Saint Petersburg - Government

Government

Further information: Government in Saint Petersburg and Administrative divisions of Saint Petersburg The city assembly meets in the Mariinsky Palace

Saint Petersburg is a federal subject of Russia (a federal city). The political life of Saint Petersburg is regulated by the city charter adopted by the city legislature in 1998. The superior executive body is the Saint Petersburg City Administration, led by the governor (mayor before 1996). Saint Petersburg has a single-chamber legislature, the Saint Petersburg Legislative Assembly.

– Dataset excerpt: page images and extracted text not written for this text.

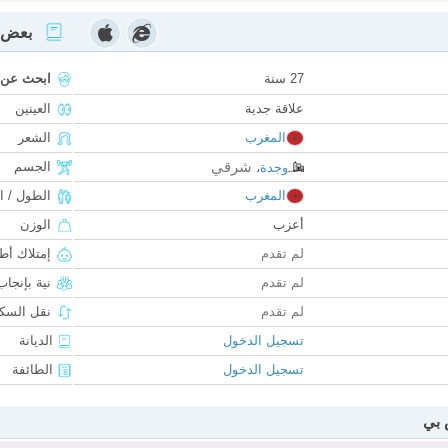
بعض ا
27 سنة
ابحث عن
علاقة جدية
العينين
المغرب
الشعر
شرقي
الجسم
وجدة
،
المغرب
الطول / ا
أعزب
الوزن
لم تقدم
إمتلاك أط
لم تقدم
نية بإنجا
لم تقدم
نقل السكن
تسجيل الدخول
الديانة
تسجيل الدخول
الطائفة
 بي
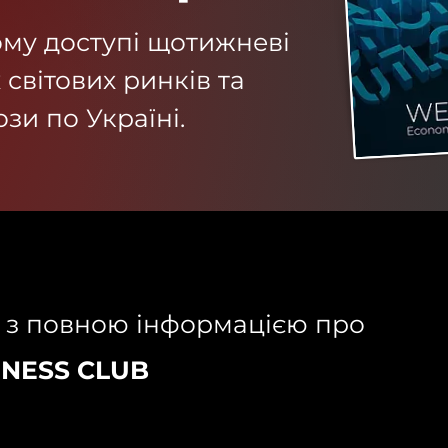
му доступі щотижневі
 світових ринків та
зи по Україні.
 з повною інформацією про
INESS CLUB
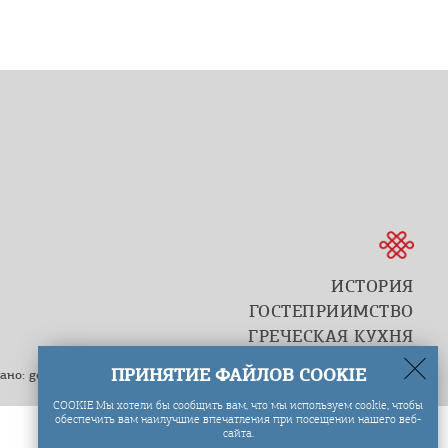
ИСТОРИЯ
ГОСТЕПРИИМСТВО
ГРЕЧЕСКАЯ КУХНЯ
ПРИНЯТИЕ ФАЙЛОВ COOKIE
тано:
go creations
COOKIE Мы хотели бы сообщить вам, что мы используем cookie, чтобы
обеспечить вам наилучшие впечатления при посещении нашего веб-
сайта.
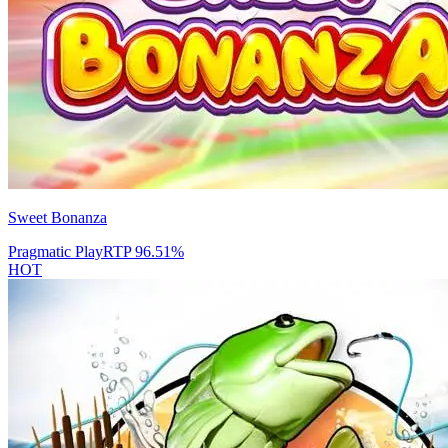
Sweet Bonanza
Pragmatic Play
RTP
96.51
%
HOT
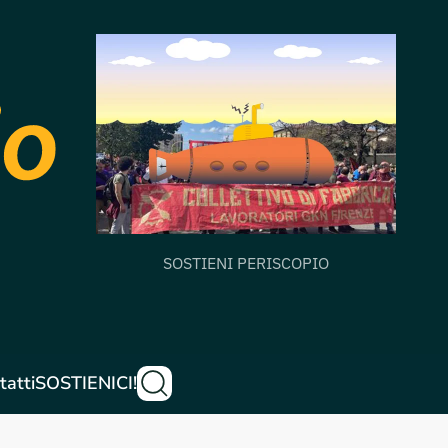
SOSTIENI PERISCOPIO
tatti
SOSTIENICI!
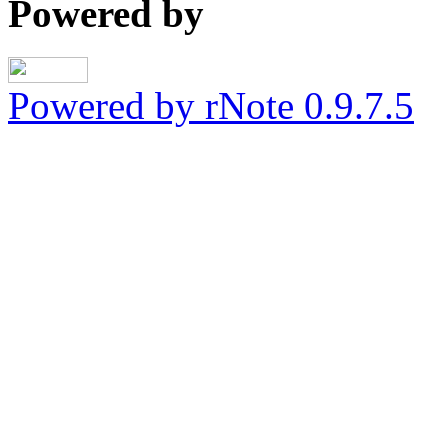
Powered by
Powered by rNote 0.9.7.5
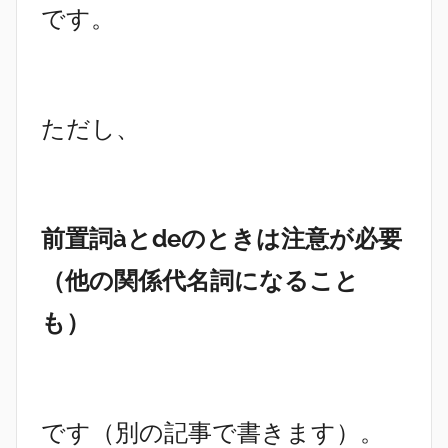
です。
ただし、
前置詞àとdeのときは注意が必要
（他の関係代名詞になること
も）
です（別の記事で書きます）。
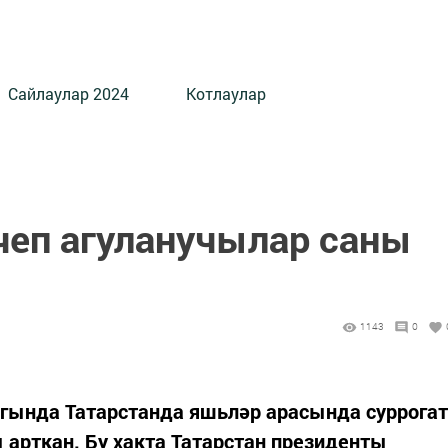
Сайлаулар 2024
Котлаулар
чеп агуланучылар саны
1143
0
гында Татарстанда яшьләр арасында суррогат
 арткан. Бу хакта Татарстан президенты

According to the federal law passed in 2004, heads of federal subjects, including the governor of Saint Petersburg, are nominated by the President of Russia and approved by local legislatures. If the legislature disapproves the nominee, it is dissolved. The former governor, Valentina Matviyenko, was approved according to the new system in December 2006. She was the only woman governor in the whole of Russia till her resignation on August 22, 2011. Matviyenko stood for elections as member of the Regional Council of St. Petersburg and won comprehensively with allegations of rigging and ballot stuffing by the opposition. Russian President Dmitry Medvedev has already backed her for the position of Speaker to the Federal Assembly of the Russian Federation and her election qualifies her for that job. After her resignation, Georgy Poltavchenko was appointed as the new acting governor the same day.

Saint Petersburg city is currently divided into eighteen districts. Saint Petersburg is also the administrative centre of Leningrad Oblast, and of the Northwestern Federal District. The Constitutional Court of Russia moved to Saint Petersburg from Moscow in May 2008.

Saint Petersburg and Leningrad Oblast, being two different federal subjects, share a number of local departments of federal executive agencies and courts, such as court of arbitration, police, FSB, postal service, drug enforcement administration, penitentiary service, federal registration service, and other federal services.